Talia? Était-ce ton souhait?

 

nos mots

effacés

par les flots

 

Tu me haïssais?

 

À chaque relecture, tu me maudissais. D’un geste de colère, me réemprisonnais. Et j’attendais… toi, la rivière, ou quelqu’un qui viendrait lire…

 

nos phrases en poignard

celles qui subsistaient encore

avant la noyade

 

Je n’ai plus la décence de retenir nos pages. Je ne suis plus que le cuir de ma couverture, où ton prénom reste gravé.

 

Talia… je regrette.

 

Ils t’auraient incarcérée, tout comme toi m’enfermais.

 

mes feuilles imbibées

redevenues blanches

s’éloignent

éparses

disparaissent

 

Je ne conserve de toi que le souvenir de ce que nous aurions pu ensemble divulguer. Si seulement on m’avait trouvé à temps. En me délaissant, tu t’es affranchie de mon poids et de ta peur.

 

à présent

je suis rivière

et

tu es libre

j’espère

 

Puis, quelqu’un est venu. Trop tard. Tout ce que je peux lui léguer c’est ton prénom gravé. Talia… bâillonnée dans le cuir de ma couverture.

 

Ailleurs, en bordure d’autoroute, ma photo sur un panneau publicitaire.
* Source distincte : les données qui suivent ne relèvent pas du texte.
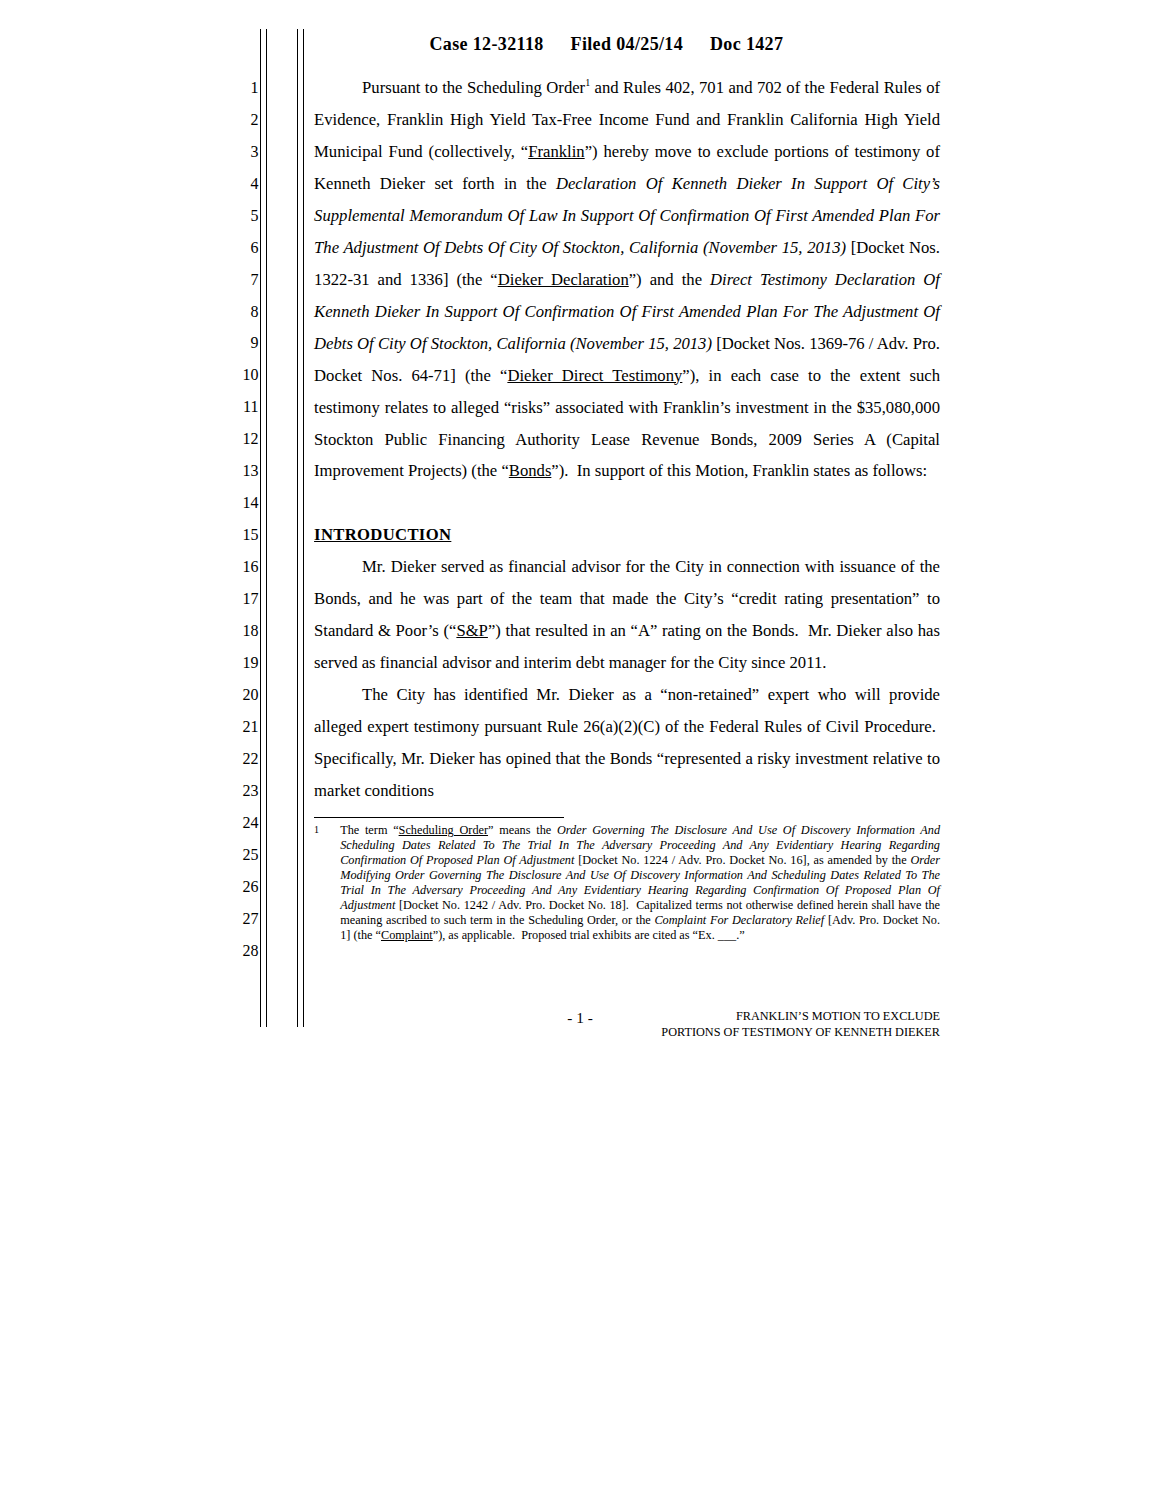Case 12-32118 Filed 04/25/14 Doc 1427
1
2
3
4
5
6
7
8
9
10
11
12
13
14
15
16
17
18
19
20
21
22
23
24
25
26
27
28
Pursuant to the Scheduling Order1 and Rules 402, 701 and 702 of the Federal Rules of Evidence, Franklin High Yield Tax-Free Income Fund and Franklin California High Yield Municipal Fund (collectively, “Franklin”) hereby move to exclude portions of testimony of Kenneth Dieker set forth in the Declaration Of Kenneth Dieker In Support Of City’s Supplemental Memorandum Of Law In Support Of Confirmation Of First Amended Plan For The Adjustment Of Debts Of City Of Stockton, California (November 15, 2013) [Docket Nos. 1322-31 and 1336] (the “Dieker Declaration”) and the Direct Testimony Declaration Of Kenneth Dieker In Support Of Confirmation Of First Amended Plan For The Adjustment Of Debts Of City Of Stockton, California (November 15, 2013) [Docket Nos. 1369-76 / Adv. Pro. Docket Nos. 64-71] (the “Dieker Direct Testimony”), in each case to the extent such testimony relates to alleged “risks” associated with Franklin’s investment in the $35,080,000 Stockton Public Financing Authority Lease Revenue Bonds, 2009 Series A (Capital Improvement Projects) (the “Bonds”). In support of this Motion, Franklin states as follows:
INTRODUCTION
Mr. Dieker served as financial advisor for the City in connection with issuance of the Bonds, and he was part of the team that made the City’s “credit rating presentation” to Standard & Poor’s (“S&P”) that resulted in an “A” rating on the Bonds. Mr. Dieker also has served as financial advisor and interim debt manager for the City since 2011.
The City has identified Mr. Dieker as a “non-retained” expert who will provide alleged expert testimony pursuant Rule 26(a)(2)(C) of the Federal Rules of Civil Procedure. Specifically, Mr. Dieker has opined that the Bonds “represented a risky investment relative to market conditions
1
The term “Scheduling Order” means the Order Governing The Disclosure And Use Of Discovery Information And Scheduling Dates Related To The Trial In The Adversary Proceeding And Any Evidentiary Hearing Regarding Confirmation Of Proposed Plan Of Adjustment [Docket No. 1224 / Adv. Pro. Docket No. 16], as amended by the Order Modifying Order Governing The Disclosure And Use Of Discovery Information And Scheduling Dates Related To The Trial In The Adversary Proceeding And Any Evidentiary Hearing Regarding Confirmation Of Proposed Plan Of Adjustment [Docket No. 1242 / Adv. Pro. Docket No. 18]. Capitalized terms not otherwise defined herein shall have the meaning ascribed to such term in the Scheduling Order, or the Complaint For Declaratory Relief [Adv. Pro. Docket No. 1] (the “Complaint”), as applicable. Proposed trial exhibits are cited as “Ex. ___.”
- 1 -
FRANKLIN’S MOTION TO EXCLUDE
PORTIONS OF TESTIMONY OF KENNETH DIEKER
J’aurais souhaité que mon image serve davantage la mémoire de nos violences, mais, en grosses lettres, on peut y lire : « Aidez les sinistrés! » Je fulmine à cette inondation d’insouciance.

 

Talia? Je n’en peux plus, du silence.

 

dehors

la rivière coule

encore

 

Les gens, dans leurs voitures, n’ont pas le temps pour les mots.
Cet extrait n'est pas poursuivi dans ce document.